State v. Dorey, Washington Court of Appeals, Division III, filed June 26, 2008.
Police received a complaint of a disturbance involving a black man and another man in a black shirt and arrived at the location. The disturbance was alleged to have occurred 5-10 minutes before the police officer arrived. Nothing was at the intersection. The officer went to a convenience store that was in the direction that one of the males had run and saw a car in the stall of a car wash and a male in a black shirt. The officer spoke to the clerk of the store, who knew nothing of the disturbance. The officer pulled his patrol car up to the man in the black shirt, Mr. Dorey, who was getting in his car to leave. The officer yelled at Mr. Dorey to hold on a minute and indicated that he wanted to talk to him. Mr. Dorey stopped his car and got out to speak to the officer.

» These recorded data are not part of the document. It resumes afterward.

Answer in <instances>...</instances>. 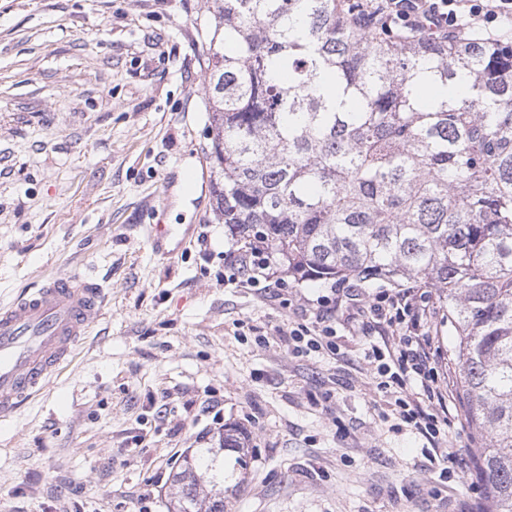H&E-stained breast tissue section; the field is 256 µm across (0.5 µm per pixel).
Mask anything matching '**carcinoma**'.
I'll return each instance as SVG.
<instances>
[{
	"instance_id": "cac0c4a2",
	"label": "carcinoma",
	"mask_w": 512,
	"mask_h": 512,
	"mask_svg": "<svg viewBox=\"0 0 512 512\" xmlns=\"http://www.w3.org/2000/svg\"><path fill=\"white\" fill-rule=\"evenodd\" d=\"M214 216L295 282L438 289L480 512H512V46L356 20V0H206ZM186 454L167 512H224V450Z\"/></svg>"
}]
</instances>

Mr. Dorey told the officer he saw a group of people, one matching the description of one of the parties of the disturbance, but they had just left. The officer asked for Mr. Dorey’s identification, which he provided. The officer recorded the information and Mr. Dorey left. The officer ran the information for warrants as Mr. Dorey left and then took off after Mr. Dorey when the search turned up positive for outstanding warrants.
The officer found Mr. Dorey walking away from his car and saw Mr. Dorey throw a fanny pack into the bushes. Mr. Dorey was arrested on the warrants and was charged with possession of methamphetamine that was found in the recovered fanny pack.

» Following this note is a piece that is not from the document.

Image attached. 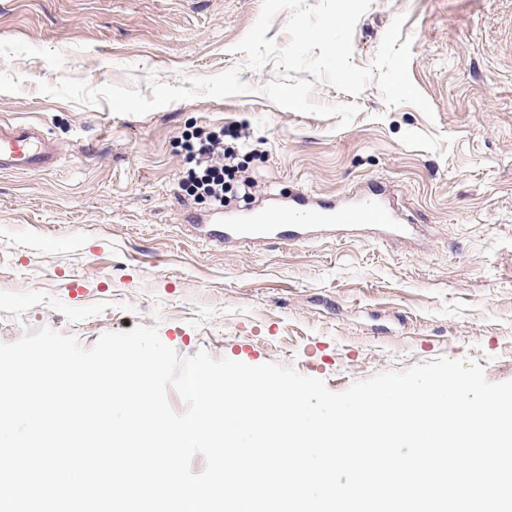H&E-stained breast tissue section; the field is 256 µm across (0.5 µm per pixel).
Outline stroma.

The Court of Appeals held that the police officer’s seizure of Mr. Dorey when he yelled for him to stop was not reasonable under the Fourth Amendment. Mr. Dorey was a witness at most, not a suspect. The Court found that the alleged crime had occurred earlier and no exigent circumstances were present to justify Mr. Dorey’s seizure as a witness to a crime. The Court reviewed State v. Carney, 142 Wn. App. 197, 174 P.3d 142 (2007), which was recently decided holding that police cannot seize persons without articulable suspicion of criminal activity and that just because a person may have information of a crime, that doesn’t justify an unconstitutional intrusion into their personal affairs, absent exigent circumstances or officer safety concerns.

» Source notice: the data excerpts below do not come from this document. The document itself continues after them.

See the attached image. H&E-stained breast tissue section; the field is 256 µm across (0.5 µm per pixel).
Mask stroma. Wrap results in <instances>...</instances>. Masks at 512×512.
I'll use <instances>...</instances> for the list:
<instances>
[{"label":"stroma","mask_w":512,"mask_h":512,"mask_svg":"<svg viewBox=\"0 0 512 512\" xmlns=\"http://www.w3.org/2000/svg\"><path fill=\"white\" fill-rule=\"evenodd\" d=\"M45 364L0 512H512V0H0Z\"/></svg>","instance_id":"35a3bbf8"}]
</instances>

The Court also held that the officer’s recording of Mr. Dorey’s information was also not reasonable as he didn’t provide meaningful information as a witness. The recording of the information led to the discovery of the warrants and eventually the arrest and discovery of the methamphetamine. The Court held that all evidence should have been suppressed as a result of the unlawful seizure.